Text under study:
^^^^

The node which the pod is assigned to appears to be healthy and running, so I don't think it's an issue with the Node, but we can't rule that out just yet as the must gather doesn't have the kubelet logs for that node.
@cblecker Would you be able to retrieve the kubelet logs from the Node ip-10-0-213-12.ca-central-1.compute.internal so that we can rule out a host level issue for why this is being blocked?
@jspeed Unfortunately this cluster has since been destroyed, so further log collection outside of the MG will not be possible. In that case, as per the slack thread, I don't think there's much more we can do here. We know that the pod is created by the catalog source controller. The pod is deleted and is past its deletion timestamp/grace period. It should at this point be removed by Kubelet. However, it's not been removed, but the node is reporting healthy, implying that kubelet is still running. My suspicion is that the kubelet logs would have told us there was some problem removing the pod, but without that I don't think there's anything more we will be able to find from the must gather. If anyone is able to reproduce this, please grab those kubelet logs and a fresh must gather. As this isn't actually a Machine API problem explicitly, I won't have time to try and reproduce this myself. Have spoken with Christoph on slack and as we are unable to reproduce this right now and have only seen 1 occurrence, we will close this out for now and reopen later if we can managed to reproduce again |

^^^^

Page-level text extractions:
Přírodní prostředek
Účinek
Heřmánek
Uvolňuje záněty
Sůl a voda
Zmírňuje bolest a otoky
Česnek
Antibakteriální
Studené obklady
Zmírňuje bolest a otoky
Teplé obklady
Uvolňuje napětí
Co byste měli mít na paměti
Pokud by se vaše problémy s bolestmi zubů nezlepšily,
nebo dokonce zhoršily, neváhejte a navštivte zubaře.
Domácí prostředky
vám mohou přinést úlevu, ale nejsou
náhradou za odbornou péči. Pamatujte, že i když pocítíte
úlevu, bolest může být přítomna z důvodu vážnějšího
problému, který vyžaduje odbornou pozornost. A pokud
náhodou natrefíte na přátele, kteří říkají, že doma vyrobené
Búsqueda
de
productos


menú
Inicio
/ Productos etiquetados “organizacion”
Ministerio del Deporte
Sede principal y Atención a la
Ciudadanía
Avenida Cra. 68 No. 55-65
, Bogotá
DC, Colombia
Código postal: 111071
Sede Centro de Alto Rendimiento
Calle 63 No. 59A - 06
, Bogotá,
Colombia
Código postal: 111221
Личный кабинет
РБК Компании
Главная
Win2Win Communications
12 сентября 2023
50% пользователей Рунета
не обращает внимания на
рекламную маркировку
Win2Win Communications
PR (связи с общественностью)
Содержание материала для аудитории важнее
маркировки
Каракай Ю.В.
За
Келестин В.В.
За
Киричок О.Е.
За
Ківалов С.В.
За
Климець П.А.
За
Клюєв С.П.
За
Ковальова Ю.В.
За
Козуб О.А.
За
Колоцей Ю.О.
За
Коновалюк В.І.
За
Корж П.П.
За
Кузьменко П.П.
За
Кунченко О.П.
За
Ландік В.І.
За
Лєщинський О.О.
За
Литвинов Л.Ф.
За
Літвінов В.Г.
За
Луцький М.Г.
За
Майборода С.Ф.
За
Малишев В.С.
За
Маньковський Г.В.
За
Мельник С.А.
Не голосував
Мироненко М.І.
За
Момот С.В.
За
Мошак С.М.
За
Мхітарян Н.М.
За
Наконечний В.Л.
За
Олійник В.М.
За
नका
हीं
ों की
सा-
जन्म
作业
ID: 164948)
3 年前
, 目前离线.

^^^^

Required tasks:
- A) From the pod thread, extract the passage from "The node which" up to and including "is being blocked?".
- B) According to the pod thread, why is it no longer possible to collect logs outside of the must gather?
The items have nothing to do with the pod thread.

Task-by-task results:
- A)
The node which the pod is assigned to appears to be healthy and running, so I don't think it's an issue with the Node, but we can't rule that out just yet as the must gather doesn't have the kubelet logs for that node.
@cblecker Would you be able to retrieve the kubelet logs from the Node ip-10-0-213-12.ca-central-1.compute.internal so that we can rule out a host level issue for why this is being blocked?

- B) The cluster has since been destroyed.